## Exercise requirements:
Below are some records. Pull every line that contains the word "want".

## Input material:
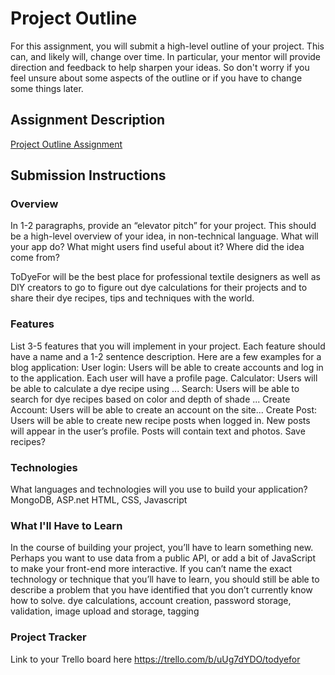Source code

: # Project Outline
For this assignment, you will submit a high-level outline of your project. This can, and likely will, change over time. In particular, your mentor will provide direction and feedback to help sharpen your ideas. So don't worry if you feel unsure about some aspects of the outline or if you have to change some things later.

## Assignment Description
[Project Outline Assignment](https://education.launchcode.org/liftoff/modules/assignments/project-outline)

## Submission Instructions

### Overview
In 1-2 paragraphs, provide an “elevator pitch” for your project. This should be a high-level overview of your idea, in non-technical language. What will your app do? What might users find useful about it? Where did the idea come from?

ToDyeFor will be the best place for professional textile designers as well as DIY creators to go to figure out dye calculations for their projects and to share their dye recipes, tips and techniques with the world.

### Features
List 3-5 features that you will implement in your project. Each feature should have a name and a 1-2 sentence description. Here are a few examples for a blog application:
User login: Users will be able to create accounts and log in to the application. Each user will have a profile page.
Calculator: Users will be able to calculate a dye recipe using ...
Search: Users will be able to search for dye recipes based on color and depth of shade ...
Create Account: Users will be able to create an account on the site...
Create Post: Users will be able to create new recipe posts when logged in. New posts will appear in the user’s profile. Posts will contain text and photos.
Save recipes?

### Technologies
What languages and technologies will you use to build your application?
MongoDB, ASP.net
HTML, CSS, Javascript

### What I'll Have to Learn
In the course of building your project, you’ll have to learn something new. Perhaps you want to use data from a public API, or add a bit of JavaScript to make your front-end more interactive. If you can’t name the exact technology or technique that you’ll have to learn, you should still be able to describe a problem that you have identified that you don’t currently know how to solve.
dye calculations, account creation, password storage, validation, image upload and storage, tagging

### Project Tracker
Link to your Trello board here
https://trello.com/b/uUg7dYDO/todyefor
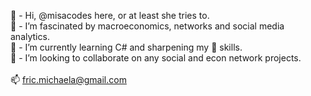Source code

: 👋 - Hi, @misacodes here, or at least she tries to.\
👀 - I’m fascinated by macroeconomics, networks and social media analytics.\
🌱 - I’m currently learning C# and sharpening my 🐍 skills.\
🚀 - I’m looking to collaborate on any social and econ network projects.\
\
📫 fric.michaela@gmail.com

<!---
misacodes/misacodes is a ✨ special ✨ repository because its `README.md` (this file) appears on your GitHub profile.
You can click the Preview link to take a look at your changes.
--->
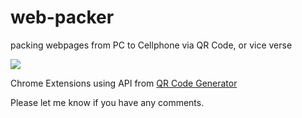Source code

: # web-packer
packing webpages from PC to Cellphone via QR Code, or vice verse

<img src="https://lh5.googleusercontent.com/8BO4iGwIAJTZYm-c7sITcVV7bg7_boGXf4xBeYPcz3VA5qEcrhASa3IXWuUjUkO4IC48LNgsXzyR6uZIUt92=w1920-h947-rw" >

Chrome Extensions using API from <a href="http://goqr.me/api/">QR Code Generator</a>

Please let me know if you have any comments.
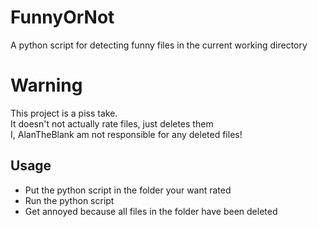 # FunnyOrNot
A python script for detecting funny files in the current working directory

# Warning
This project is a piss take.  
It doesn't not actually rate files, just deletes them  
I, AlanTheBlank am not responsible for any deleted files!

## Usage
- Put the python script in the folder your want rated
- Run the python script
- Get annoyed because all files in the folder have been deleted

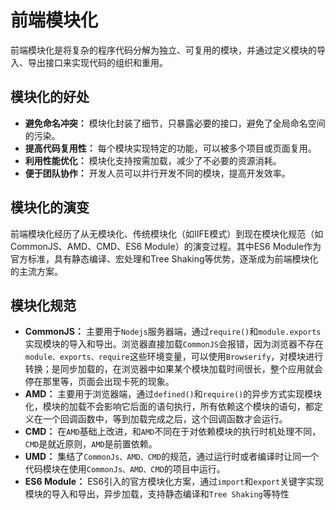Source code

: # 前端模块化

前端模块化是将复杂的程序代码分解为独立、可复用的模块，并通过定义模块的导入、导出接口来实现代码的组织和重用。

## 模块化的好处

- **避免命名冲突：** 模块化封装了细节，只暴露必要的接口，避免了全局命名空间的污染。
- **提高代码复用性：** 每个模块实现特定的功能，可以被多个项目或页面复用。
- **利用性能优化：** 模块化支持按需加载，减少了不必要的资源消耗。
- **便于团队协作：** 开发人员可以并行开发不同的模块，提高开发效率。

##  模块化的演变

前端模块化经历了从无模块化、传统模块化（如IIFE模式）到现在模块化规范（如CommonJS、AMD、CMD、ES6 Module）的演变过程。其中ES6 Module作为官方标准，具有静态编译、宏处理和Tree Shaking等优势，逐渐成为前端模块化的主流方案。

## 模块化规范

- **CommonJS：** 主要用于`Nodejs`服务器端，通过`require()`和`module.exports`实现模块的导入和导出。浏览器直接加载`CommonJS`会报错，因为浏览器不存在`module、exports、require`这些环境变量，可以使用`Browserify`，对模块进行转换；是同步加载的，在浏览器中如果某个模块加载时间很长，整个应用就会停在那里等，页面会出现卡死的现象。 
- **AMD：** 主要用于浏览器端，通过`defined()`和`require()`的异步方式实现模块化，模块的加载不会影响它后面的语句执行，所有依赖这个模块的语句，都定义在一个回调函数中，等到加载完成之后，这个回调函数才会运行。
- **CMD：** 在`AMD`基础上改进，和`AMD`不同在于对依赖模块的执行时机处理不同，`CMD`是就近原则，`AMD`是前置依赖。
- **UMD：** 集结了`CommonJs、AMD、CMD`的规范，通过运行时或者编译时让同一个代码模块在使用`CommonJs、AMD、CMD`的项目中运行。
- **ES6 Module：** ES6引入的官方模块化方案，通过`import`和`export`关键字实现模块的导入和导出，异步加载，支持静态编译和`Tree Shaking`等特性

## Completed task:
In the course of building your project, you’ll have to learn something new. Perhaps you want to use data from a public API, or add a bit of JavaScript to make your front-end more interactive. If you can’t name the exact technology or technique that you’ll have to learn, you should still be able to describe a problem that you have identified that you don’t currently know how to solve.
- Put the python script in the folder your want rated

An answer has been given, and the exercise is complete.